Honoring traditional roots? Strategically expanding the sport? Building on existing foundations? Playing where human rights are guaranteed for the many and not reserved for the select few? Or, who knows – maybe picking a spot where players actually want to play? All could have been reasonable grounds for the Federation Internationale de Football Association to use when deciding what it wanted to be doing in 2018 and 2022. Instead, the international governing body for soccer chose Russia and Qatar for the World Cup – a decision that grates on sensibilities like a stadium full of vuvuzelas.

The decision announced last week was quickly denounced by the Justin Campaign, an organization fighting homophobia in soccer founded in memory of Fashanu, the only elite men's professional soccer player to have come out.
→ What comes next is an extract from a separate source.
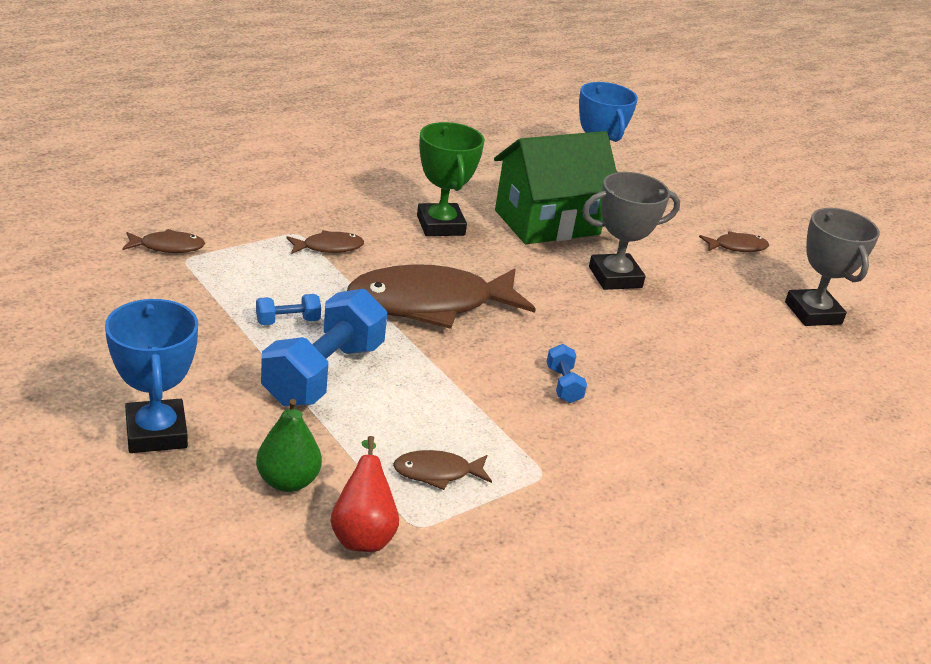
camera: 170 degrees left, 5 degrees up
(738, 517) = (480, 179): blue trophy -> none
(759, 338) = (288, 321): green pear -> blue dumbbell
He endured harassment as a player before committing suicide in 1998.

"Both of these countries have extremely poor records on the issue of LGBT rights," the campaign wrote on its website. "Only last year, the mayor of Moscow deemed a gay pride march in the capital as 'satanic,' while participants in the march, including Peter Tatchell, were arrested. In Qatar, homosexuality is still illegal with both lashes and imprisonment often the punishment."

No sooner were the bid awards announced than British media outlets cried foul and charged corruption. The New York Times reported that Jerome Valcke, FIFA general secretary, "was dismissive of fresh allegations from a former employee of the Qatar bid committee, that deals of $1.5 million were agreed with two members of the FIFA executive committee, and that Qatar had discussed paying $78.4 million to the financially strapped Argentine soccer federation. The wailing and gnashing remains strongest in England. Its bid was humiliated. FIFA's own technical inspection group had described it as among the most complete, yet it received just two votes – one from England's own executive committee member."

Qatar will be building a world-class infrastructure suitable to host the 2022 World Cup: about $100 billion worth of train stations, hotels, and highways. News that Qatar, which has one of the world's largest oil reserves, had won the bid sent the stock index of the Qatar Exchange rocketing up 7 percent.

The European Court of Human Rights ruled that Russia was breaching the European Convention on Human Rights when it banned Pride parades in 2006, 2007, and 2008. Marchers in those years were arrested by police or beaten by onlookers.

By contrast, same-sex unions are legal in both South Africa, which hosted this year's World Cup; and Brazil, which will host in 2014.

"Despite their apparent commitment to humanitarian values and the promotion of global solidarity through football," the Justin Campaign said, "FIFA is sending out a message loud and clear that the rights of the global LGBT community do not even register on their agenda. This institutional indifference to the rights of LGBT people is symptomatic of the challenge facing all of us who are fighting against homophobia in football and it is a stark and sad reminder of just how much work we still need to do."

The beer-guzzling rowdies without which the World Cup would not be the World Cup is also severely restricted in Qatar, controlled through a monopoly, and drinking in public is a crime.

Qatar ranks as one of the wealthiest nation's in the world, but apparently all the money to go around isn't enough to pay folks a decent wage: the country's wealthy have a dark history of importing foreign workers on deceptive contracts to dire working circumstance and the sex trafficking is surely to get a boost when the world comes calling.

Maybe the global spotlight and the political activism it will engender will call attention to the human rights violations and help motivate change. But don't bet on it. In the meantime, for your World Cup preview amusement, check out www.qatarsuck.com.